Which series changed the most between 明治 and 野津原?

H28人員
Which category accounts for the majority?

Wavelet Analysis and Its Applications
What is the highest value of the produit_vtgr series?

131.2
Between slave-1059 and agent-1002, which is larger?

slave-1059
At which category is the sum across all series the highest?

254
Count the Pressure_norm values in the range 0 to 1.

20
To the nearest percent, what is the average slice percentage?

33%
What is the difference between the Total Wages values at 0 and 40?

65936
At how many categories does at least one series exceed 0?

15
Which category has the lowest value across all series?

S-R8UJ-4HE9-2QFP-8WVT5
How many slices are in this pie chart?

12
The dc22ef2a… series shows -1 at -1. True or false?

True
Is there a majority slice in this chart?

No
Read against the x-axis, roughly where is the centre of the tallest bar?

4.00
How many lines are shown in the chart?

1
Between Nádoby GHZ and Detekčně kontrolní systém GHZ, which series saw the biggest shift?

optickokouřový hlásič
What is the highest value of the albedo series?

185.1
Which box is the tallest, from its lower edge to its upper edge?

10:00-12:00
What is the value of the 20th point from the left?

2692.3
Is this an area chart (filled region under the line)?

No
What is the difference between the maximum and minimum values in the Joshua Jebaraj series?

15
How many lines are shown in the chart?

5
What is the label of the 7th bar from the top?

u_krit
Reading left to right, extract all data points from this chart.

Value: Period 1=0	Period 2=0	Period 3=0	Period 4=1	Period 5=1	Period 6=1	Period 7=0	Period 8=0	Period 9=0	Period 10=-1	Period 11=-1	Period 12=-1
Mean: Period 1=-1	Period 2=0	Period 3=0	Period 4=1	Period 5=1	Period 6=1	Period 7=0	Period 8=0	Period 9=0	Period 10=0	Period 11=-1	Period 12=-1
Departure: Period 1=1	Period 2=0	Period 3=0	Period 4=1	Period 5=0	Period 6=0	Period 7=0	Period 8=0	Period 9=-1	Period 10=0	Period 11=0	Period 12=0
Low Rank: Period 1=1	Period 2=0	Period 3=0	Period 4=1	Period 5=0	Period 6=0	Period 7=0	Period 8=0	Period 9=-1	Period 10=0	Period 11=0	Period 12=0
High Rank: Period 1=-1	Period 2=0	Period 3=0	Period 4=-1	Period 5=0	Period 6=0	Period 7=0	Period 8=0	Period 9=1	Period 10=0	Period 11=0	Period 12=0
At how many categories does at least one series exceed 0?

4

## WHAT THE TASK ASKS
Extract all of the data above and reproduce every line verbatim, with nothing altered, added, or left out.

## ANSWER SPACE
Which series changed the most between 明治 and 野津原?

H28人員
Which category accounts for the majority?

Wavelet Analysis and Its Applications
What is the highest value of the produit_vtgr series?

131.2
Between slave-1059 and agent-1002, which is larger?

slave-1059
At which category is the sum across all series the highest?

254
Count the Pressure_norm values in the range 0 to 1.

20
To the nearest percent, what is the average slice percentage?

33%
What is the difference between the Total Wages values at 0 and 40?

65936
At how many categories does at least one series exceed 0?

15
Which category has the lowest value across all series?

S-R8UJ-4HE9-2QFP-8WVT5
How many slices are in this pie chart?

12
The dc22ef2a… series shows -1 at -1. True or false?

True
Is there a majority slice in this chart?

No
Read against the x-axis, roughly where is the centre of the tallest bar?

4.00
How many lines are shown in the chart?

1
Between Nádoby GHZ and Detekčně kontrolní systém GHZ, which series saw the biggest shift?

optickokouřový hlásič
What is the highest value of the albedo series?

185.1
Which box is the tallest, from its lower edge to its upper edge?

10:00-12:00
What is the value of the 20th point from the left?

2692.3
Is this an area chart (filled region under the line)?

No
What is the difference between the maximum and minimum values in the Joshua Jebaraj series?

15
How many lines are shown in the chart?

5
What is the label of the 7th bar from the top?

u_krit
Reading left to right, extract all data points from this chart.

Value: Period 1=0	Period 2=0	Period 3=0	Period 4=1	Period 5=1	Period 6=1	Period 7=0	Period 8=0	Period 9=0	Period 10=-1	Period 11=-1	Period 12=-1
Mean: Period 1=-1	Period 2=0	Period 3=0	Period 4=1	Period 5=1	Period 6=1	Period 7=0	Period 8=0	Period 9=0	Period 10=0	Period 11=-1	Period 12=-1
Departure: Period 1=1	Period 2=0	Period 3=0	Period 4=1	Period 5=0	Period 6=0	Period 7=0	Period 8=0	Period 9=-1	Period 10=0	Period 11=0	Period 12=0
Low Rank: Period 1=1	Period 2=0	Period 3=0	Period 4=1	Period 5=0	Period 6=0	Period 7=0	Period 8=0	Period 9=-1	Period 10=0	Period 11=0	Period 12=0
High Rank: Period 1=-1	Period 2=0	Period 3=0	Period 4=-1	Period 5=0	Period 6=0	Period 7=0	Period 8=0	Period 9=1	Period 10=0	Period 11=0	Period 12=0
At how many categories does at least one series exceed 0?

4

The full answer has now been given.